Let's consider an (extremely!) small example. Suppose we have a 2-layer MLP with ReLu, as above. Suppose our inputs are in \(\mathbb{R}^1\) and our outputs are in \(\mathbb{R}^1\), and we have one hidden unit, i.e., the weights of the neural network are just two scalars \(w_1, w_2\). Suppose our dataset is \((x_i, t_i) = (i, i^2)\), for \(i = 1, 2, 3\) (i.e., we are fitting a quadratic function). We can write down the optimization problem, and solve it in Mathematica, as follows:
(* Given data *)
x1 = 1;
x2 = 2;
x3 = 3;
t1 = 1;
t2 = 4;
t3 = 9;
(* vars *)
vars = {w1, w2, h1, h2, h3};
(* Loss *)
loss =
(w2 h1 - t1)^2 +
(w2 h2 - t2)^2 +
(w2 h3 - t3)^2;
(* forward passes *)
constraints = {
(* point 1 *)
h1 >= 0,
h1 - w1 x1 >= 0,
h1 (h1 - w1 x1) == 0,
(* point 2 *)
h2 >= 0,
h2 - w1 x2 >= 0,
h2 (h2 - w1 x2) == 0,
(* point 3 *)
h3 >= 0,
h3 - w1 x3 >= 0,
h3 (h3 - w1 x3) == 0
};
Minimize[{loss, constraints}, vars]
Mathematica returns the following solution (the first number is the minimum value, and the second is a list of the values of the variables):
\[
\left\{\frac{38}{7},\left\{w_1\mapsto\frac{1}{3},w_2\mapsto\frac{54}{7},h_1\mapsto\frac{1}{3},h_2\mapsto\frac{2}{3},h_3\mapsto1\right\}\right\}
\]
Now, I won't mince words: this method is totally impractical for anything even a little bit larger! CAD's complexity is doubly exponential in the number of variables. We can work out the number of variables in our problem. Again, let's consider the two-layer MLP with ReLu. For \(W_1\), we have \(n \times m\) variables. For \(W_2\), we have \(m \times p\) variables. For the hidden activations, we have \(N \times m\) variables. So, in total, we have \(m (n + p + N)\) variables.

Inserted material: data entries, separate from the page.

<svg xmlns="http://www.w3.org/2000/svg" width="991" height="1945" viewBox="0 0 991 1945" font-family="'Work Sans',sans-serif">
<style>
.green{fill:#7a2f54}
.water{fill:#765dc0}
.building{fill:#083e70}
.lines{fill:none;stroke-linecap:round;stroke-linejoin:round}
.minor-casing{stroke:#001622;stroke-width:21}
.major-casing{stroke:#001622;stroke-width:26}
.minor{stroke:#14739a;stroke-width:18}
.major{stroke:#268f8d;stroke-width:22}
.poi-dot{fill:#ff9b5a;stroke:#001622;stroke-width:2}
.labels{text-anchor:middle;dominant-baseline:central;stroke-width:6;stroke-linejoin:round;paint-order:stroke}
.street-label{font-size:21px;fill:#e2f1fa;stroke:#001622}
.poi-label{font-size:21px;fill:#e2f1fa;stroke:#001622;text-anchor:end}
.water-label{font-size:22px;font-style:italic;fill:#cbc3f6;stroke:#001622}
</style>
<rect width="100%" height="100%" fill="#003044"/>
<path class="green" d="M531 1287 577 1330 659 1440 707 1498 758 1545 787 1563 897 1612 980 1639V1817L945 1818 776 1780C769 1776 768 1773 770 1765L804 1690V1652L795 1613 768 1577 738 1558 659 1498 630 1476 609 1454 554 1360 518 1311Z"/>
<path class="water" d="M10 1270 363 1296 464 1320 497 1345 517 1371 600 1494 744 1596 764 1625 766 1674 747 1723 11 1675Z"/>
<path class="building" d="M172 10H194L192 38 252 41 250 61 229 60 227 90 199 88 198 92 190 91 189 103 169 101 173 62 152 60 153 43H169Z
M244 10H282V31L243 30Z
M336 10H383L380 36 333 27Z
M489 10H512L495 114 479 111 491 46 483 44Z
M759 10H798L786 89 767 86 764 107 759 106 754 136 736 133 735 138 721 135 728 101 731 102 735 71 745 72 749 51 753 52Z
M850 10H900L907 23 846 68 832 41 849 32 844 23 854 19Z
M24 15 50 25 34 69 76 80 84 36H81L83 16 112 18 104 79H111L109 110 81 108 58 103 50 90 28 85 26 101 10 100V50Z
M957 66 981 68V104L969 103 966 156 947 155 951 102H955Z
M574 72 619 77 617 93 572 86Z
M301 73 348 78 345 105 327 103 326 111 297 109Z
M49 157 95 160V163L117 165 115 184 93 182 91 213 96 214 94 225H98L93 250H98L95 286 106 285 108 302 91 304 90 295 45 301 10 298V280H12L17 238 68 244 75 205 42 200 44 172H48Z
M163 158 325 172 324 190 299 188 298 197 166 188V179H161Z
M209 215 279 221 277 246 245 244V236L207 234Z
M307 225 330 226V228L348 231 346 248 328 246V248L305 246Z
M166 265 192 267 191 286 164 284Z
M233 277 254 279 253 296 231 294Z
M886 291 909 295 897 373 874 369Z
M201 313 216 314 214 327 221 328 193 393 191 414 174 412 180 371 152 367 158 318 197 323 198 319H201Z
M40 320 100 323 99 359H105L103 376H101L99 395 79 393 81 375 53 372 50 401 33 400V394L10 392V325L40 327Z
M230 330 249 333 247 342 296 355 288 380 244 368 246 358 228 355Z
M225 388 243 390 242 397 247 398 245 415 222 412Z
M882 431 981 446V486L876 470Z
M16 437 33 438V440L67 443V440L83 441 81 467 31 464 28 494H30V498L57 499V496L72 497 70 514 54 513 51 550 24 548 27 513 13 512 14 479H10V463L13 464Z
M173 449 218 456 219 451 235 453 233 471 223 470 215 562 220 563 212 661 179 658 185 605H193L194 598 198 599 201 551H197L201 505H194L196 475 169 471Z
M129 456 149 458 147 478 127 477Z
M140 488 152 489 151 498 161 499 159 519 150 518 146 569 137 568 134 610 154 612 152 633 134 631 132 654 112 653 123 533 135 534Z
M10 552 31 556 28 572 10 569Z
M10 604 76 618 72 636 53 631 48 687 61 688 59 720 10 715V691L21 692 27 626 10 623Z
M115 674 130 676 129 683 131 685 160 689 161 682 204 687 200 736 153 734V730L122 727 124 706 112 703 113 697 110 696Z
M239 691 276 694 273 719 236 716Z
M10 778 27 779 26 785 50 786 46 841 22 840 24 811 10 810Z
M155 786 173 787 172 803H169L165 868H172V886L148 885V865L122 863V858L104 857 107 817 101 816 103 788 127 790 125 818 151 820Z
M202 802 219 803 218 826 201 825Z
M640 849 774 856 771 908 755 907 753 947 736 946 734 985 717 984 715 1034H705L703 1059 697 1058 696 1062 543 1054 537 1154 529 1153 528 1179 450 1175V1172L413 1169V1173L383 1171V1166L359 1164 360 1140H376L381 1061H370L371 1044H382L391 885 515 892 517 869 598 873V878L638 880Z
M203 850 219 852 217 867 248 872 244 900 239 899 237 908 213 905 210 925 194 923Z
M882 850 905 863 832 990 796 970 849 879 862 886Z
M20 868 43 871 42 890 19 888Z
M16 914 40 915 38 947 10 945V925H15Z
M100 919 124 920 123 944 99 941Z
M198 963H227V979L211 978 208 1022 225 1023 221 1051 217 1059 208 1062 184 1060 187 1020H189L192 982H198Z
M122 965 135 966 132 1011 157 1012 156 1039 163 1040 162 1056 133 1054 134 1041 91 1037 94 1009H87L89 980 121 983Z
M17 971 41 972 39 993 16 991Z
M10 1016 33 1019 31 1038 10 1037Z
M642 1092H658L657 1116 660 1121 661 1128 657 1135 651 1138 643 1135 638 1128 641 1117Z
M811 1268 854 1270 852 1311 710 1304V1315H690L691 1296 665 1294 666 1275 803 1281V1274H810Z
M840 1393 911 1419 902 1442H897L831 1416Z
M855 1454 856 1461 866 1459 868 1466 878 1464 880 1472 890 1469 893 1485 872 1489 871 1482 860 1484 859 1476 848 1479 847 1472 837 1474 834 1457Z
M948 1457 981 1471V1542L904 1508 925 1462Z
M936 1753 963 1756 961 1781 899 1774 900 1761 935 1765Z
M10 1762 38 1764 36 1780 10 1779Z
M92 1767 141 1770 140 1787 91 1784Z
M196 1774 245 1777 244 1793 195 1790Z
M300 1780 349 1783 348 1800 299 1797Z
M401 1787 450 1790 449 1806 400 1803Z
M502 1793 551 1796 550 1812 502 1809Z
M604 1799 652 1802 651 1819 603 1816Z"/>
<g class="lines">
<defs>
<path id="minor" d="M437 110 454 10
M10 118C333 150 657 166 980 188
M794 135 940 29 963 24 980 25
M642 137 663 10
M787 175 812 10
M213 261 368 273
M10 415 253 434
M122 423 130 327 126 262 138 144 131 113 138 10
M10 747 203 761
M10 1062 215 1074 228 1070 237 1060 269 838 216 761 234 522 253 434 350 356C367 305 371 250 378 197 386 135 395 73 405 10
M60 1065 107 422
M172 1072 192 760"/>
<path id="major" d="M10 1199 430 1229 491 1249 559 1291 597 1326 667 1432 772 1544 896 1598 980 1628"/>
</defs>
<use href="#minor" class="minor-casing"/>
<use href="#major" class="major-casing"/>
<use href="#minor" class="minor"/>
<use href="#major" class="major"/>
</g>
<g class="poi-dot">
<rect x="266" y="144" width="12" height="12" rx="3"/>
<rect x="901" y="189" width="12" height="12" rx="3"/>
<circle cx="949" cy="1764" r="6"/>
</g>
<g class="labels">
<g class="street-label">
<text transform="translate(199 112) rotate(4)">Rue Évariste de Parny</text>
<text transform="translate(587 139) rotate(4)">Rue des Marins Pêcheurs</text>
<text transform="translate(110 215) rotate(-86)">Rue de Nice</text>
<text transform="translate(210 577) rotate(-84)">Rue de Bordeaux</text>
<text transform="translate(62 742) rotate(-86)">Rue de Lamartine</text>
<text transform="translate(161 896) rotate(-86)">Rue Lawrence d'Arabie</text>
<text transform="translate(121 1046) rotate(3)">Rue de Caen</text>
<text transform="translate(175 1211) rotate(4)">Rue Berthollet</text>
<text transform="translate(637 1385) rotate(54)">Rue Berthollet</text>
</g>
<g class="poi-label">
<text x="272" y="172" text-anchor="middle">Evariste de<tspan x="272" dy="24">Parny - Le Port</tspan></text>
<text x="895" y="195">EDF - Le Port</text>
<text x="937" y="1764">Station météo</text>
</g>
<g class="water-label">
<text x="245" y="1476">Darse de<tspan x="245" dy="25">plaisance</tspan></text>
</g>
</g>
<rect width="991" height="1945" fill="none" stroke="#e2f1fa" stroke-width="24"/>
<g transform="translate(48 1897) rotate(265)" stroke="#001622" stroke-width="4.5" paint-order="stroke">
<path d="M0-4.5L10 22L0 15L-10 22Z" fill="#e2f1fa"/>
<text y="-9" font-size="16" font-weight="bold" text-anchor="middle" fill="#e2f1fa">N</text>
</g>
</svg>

We can generalize this an \(L\) layer MLP. Suppose the input dimension is \(d_0\), with hidden dimensions \(d_1, \ldots, d_{L-1}\), and output dimension \(d_L\). First, the total number of weight variables we have is \( \sum_{i=0}^{L-1} d_i d_{i+1} \). For hidden activations, we have \( N \sum_{l=1}^{L-1} d_l \). So, in total, we have \( \sum_{i=0}^{L-1} d_i d_{i+1} + N \sum_{l=1}^{L-1} d_l \) variables.
Now, because CAD has complexity \( 2^{2^\text{# vars}} \), this procedure is totally infeasible for any but the tiniest of problems, like the one I worked out above.
Is there any easier way to exactly train a neural network? Likely not! It has been shown that exact training of a neural network is in the complexity class \( \exists \mathbb{R}\)-complete, which means it is equivalent to solving a system of polynomial (in)equalities. The reformulation I gave above shows indeed that it lies in \( \exists \mathbb{R}\). In the paper, they also show the other direction, i.e., that it is \(\exists \mathbb{R}\)-hard. Hence, exact training of a neural network is \(\exists \mathbb{R}\)-complete.